Balancing Act

 

Social work is a balancing act. Not in a literal sense but definitely in a metaphorical plate spinning way. We balance our case load, our diary, training, self-improvement, meetings, and the needs of people.

When we are working with someone we are also working with the family, carer, or care provider. This can make situations trickier because what the family think a person need does not always match up with what the person wants.

It can be incredibly frustrating and that can be directed at us a lot of the time. Usually this is nothing personal they are just frustrated with a difficult process that they don’t necessarily always understand, and you are the face that they put on that.

You are the person representing that agency therefore it becomes your fault. Even when it’s not.

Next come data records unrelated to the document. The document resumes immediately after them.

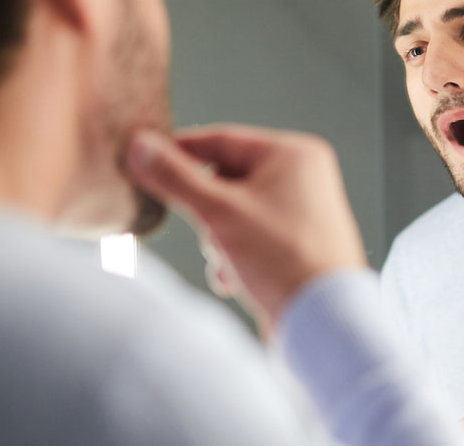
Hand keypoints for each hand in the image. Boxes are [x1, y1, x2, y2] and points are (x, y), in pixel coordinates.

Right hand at [125, 125, 367, 325]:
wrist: (322, 322)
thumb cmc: (285, 260)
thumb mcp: (219, 213)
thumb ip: (176, 177)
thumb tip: (141, 146)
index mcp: (294, 155)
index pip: (221, 140)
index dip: (180, 153)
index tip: (145, 162)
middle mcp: (302, 178)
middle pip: (225, 181)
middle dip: (207, 213)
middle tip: (207, 232)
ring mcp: (301, 213)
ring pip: (233, 214)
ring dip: (218, 241)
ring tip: (230, 262)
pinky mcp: (295, 245)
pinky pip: (250, 239)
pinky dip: (234, 258)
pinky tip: (235, 279)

I have had many conversations about whether someone has capacity. This is usually one person saying they do and someone else saying they don’t. I always explain that it is not a blanket statement, but people don’t see it that way. I try to explain as best as I can about the nature of capacity being time and decision specific.

Also, the number of times someone will say well I have power of attorney and I don’t want them to do X is unreal. Especially when that Power of Attorney is for health and welfare. People don’t always understand that only kicks in when someone loses the capacity to make a specific decision about it. It doesn’t just automatically mean that you can decide what happens. That’s not how it works.

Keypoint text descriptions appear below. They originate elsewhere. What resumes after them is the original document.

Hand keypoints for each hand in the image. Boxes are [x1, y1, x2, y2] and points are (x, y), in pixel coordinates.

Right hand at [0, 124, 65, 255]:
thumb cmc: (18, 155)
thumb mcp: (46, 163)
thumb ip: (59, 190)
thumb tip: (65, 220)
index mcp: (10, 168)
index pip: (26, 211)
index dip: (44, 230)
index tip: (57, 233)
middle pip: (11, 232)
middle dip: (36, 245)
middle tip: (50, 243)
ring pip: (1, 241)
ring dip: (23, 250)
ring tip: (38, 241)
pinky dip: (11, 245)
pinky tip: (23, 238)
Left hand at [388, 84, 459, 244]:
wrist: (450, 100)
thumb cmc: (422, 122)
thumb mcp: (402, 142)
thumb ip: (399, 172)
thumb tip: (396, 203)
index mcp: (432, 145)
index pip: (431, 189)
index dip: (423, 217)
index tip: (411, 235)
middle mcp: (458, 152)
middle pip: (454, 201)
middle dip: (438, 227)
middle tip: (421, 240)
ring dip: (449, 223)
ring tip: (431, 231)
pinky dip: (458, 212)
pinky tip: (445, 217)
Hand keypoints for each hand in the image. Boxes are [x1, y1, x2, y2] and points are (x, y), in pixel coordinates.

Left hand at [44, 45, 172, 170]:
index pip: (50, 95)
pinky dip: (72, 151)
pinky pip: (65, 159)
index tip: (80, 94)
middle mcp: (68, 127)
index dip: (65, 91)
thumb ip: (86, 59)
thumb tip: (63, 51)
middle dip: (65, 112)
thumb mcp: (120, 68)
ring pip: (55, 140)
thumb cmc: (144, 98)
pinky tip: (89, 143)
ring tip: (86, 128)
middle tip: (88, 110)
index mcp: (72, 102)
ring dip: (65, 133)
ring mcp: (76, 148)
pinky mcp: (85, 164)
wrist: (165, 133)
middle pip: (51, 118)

The other situations that happen a lot are families saying that we don’t need to speak to the person. This one raises the most red flags for me because we are discussing that person’s life and you would rather, I don’t talk to them? Keeping people involved is a big part of the Code of Ethics, law and legislation in Social Work. We work in partnership with people, doing things with them and not to them.

I understand some situations are difficult especially when the main issue is carer strain and the person, we are supporting doesn’t want any help this can be really difficult and make people feel like working with us is a waste of time. I always tell people we cannot force them.

I had a situation where the family wanted the person in residential care, but they were determined to stay at home. I was the one that suggested going somewhere, in that moment for respite and every time they tell me afterwards the only thing, they could recall from our previous meeting was that I was trying to get them out of their home. They were totally on board with respite and demonstrated this when I went on my next visit by telling me it doesn’t matter what you say because I am moving to this care home. They did not realise that I was the one who had organised it and that they have previously disagreed with me about it. By the end of my work with them they remained at home because I was able to make enough changes to keep them safe in their own home and they were happy to use the respite which gave the family a break. That one ended up as a win win.